Fazla yaklaşmayın, yanarsınız!
Evlenme, yuva kurma, eş seçimi ve aile kurumunu en güzel şekilde sürdürme konularını işlemek üzere seri sohbetlere başladık. Okuduklarımızdan ziyade bu yaşa kadar bizzat şahit olduğumuz önemli tespitlerimizi inşaallah bu köşeden sizlerle paylaşacağım.
Evet, eş seçimi esnasında fazla yaklaştığınızda yanarsınız diyorum. Aslında sadece eş seçiminde değil iş seçiminde, iş ortağı seçiminde, kısaca hayatın içinde önemli kararların hepsinde durum aynıdır; fazla yaklaşırsanız yanarsınız, kendinize yazık edersiniz, tercih hakkınızı kaybedersiniz.
Peki, ne yapmalıyız?
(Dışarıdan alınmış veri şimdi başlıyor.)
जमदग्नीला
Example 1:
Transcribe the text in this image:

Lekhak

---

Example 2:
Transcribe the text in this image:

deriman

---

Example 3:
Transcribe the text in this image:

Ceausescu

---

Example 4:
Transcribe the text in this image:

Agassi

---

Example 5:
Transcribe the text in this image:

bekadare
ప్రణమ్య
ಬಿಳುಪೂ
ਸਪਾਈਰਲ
Sakin ve soğukkanlı bir şekilde uzaktan izleyip öğrenmeliyiz, yaklaşma, yakından tanıma işini en sona bırakmalıyız.
Çocuğunuza bayramlık elbise almak üzere çarşıya çıkıyorsunuz. Ona şöyle bir tembihte bulunuyorsunuz;
“Bak yavrum, sana bayramlık elbise almak için şu kadar para ayırdım. Fakat dikkatli ol, şu dükkanların hepsini bir bir gezeceğiz ondan sonra karar vereceğiz. Daha ilk girdiğimiz mağazadakini almak için hemen karar verme, hele bunu satıcıya hiç hissettirme, velev ki beğenmiş olsan bile. Kararını içinden ver sonra döner geliriz alırız. Belki öteki mağazalarda daha güzelleri vardır, sonra pişman olursun...”
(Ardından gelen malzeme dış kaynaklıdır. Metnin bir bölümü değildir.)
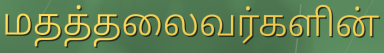
மதத்தலைவர்களின்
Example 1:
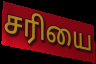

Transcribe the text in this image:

சரியை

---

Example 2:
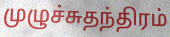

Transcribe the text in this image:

முழுச்சுதந்திரம்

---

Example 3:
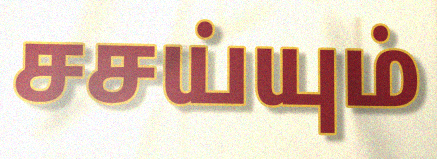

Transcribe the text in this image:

சசய்யும்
Bu usulü hayatın birçok alanında uygulamamız mümkündür fakat biz yine evliliğe, eş seçimine getirelim.
Fazla yaklaşırsanız yanarsınız derken sadece nikahsız yaklaşımların günahını kastetmiyorum, o ayrı bir konu.
Fakat eş seçiminde fazla yaklaşmak demek pat diye kendini işin işinde bulmak demek, seçme imkanını, tercih hakkını kullanmamak demektir.
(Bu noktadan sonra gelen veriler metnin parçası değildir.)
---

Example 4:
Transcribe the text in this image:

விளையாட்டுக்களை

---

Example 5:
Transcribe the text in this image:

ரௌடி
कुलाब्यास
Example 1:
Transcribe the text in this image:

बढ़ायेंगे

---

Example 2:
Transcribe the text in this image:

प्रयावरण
Evet, şahitliğin en sağlam ve geçerli olanı gözle görmektir. Fakat eş seçimi hariç. Çünkü eş seçiminde göze değil kulağa itibar edilmelidir, gözün şahitliği daha sonra gelmelidir.
Gerek bayanlar gerek erkekler sadece gözlerinin şahitliğine göre karar verecek olurlarsa unutmasınlar ki görüştükleri o kişi elbiselerinin en güzelini giyerek dakikalarca aynanın karşısında bakımını yaparak sonra kelimelerinin, tavırlarının, jest ve mimiklerinin en güzelini seçerek gelmişlerdir.
Fakat onların gerçek kimlik ve kişiliklerini kolay kolay göremeyeceklerdir. Evdeki hayatlarından, temizliklerinden, inat durumlarından, bir takım hastalıklarından haberdar olamayacaklardır.
Peki, bunları nereden ve nasıl öğreneceksiniz? Onları yıllardır yakinen tanıyanlardan, yani kulaklarımızla öğreneceğiz. Dikkat ederseniz bu aynı zamanda yine görmeye, bir çok insanın uzun müddet görmesine dayanıyor.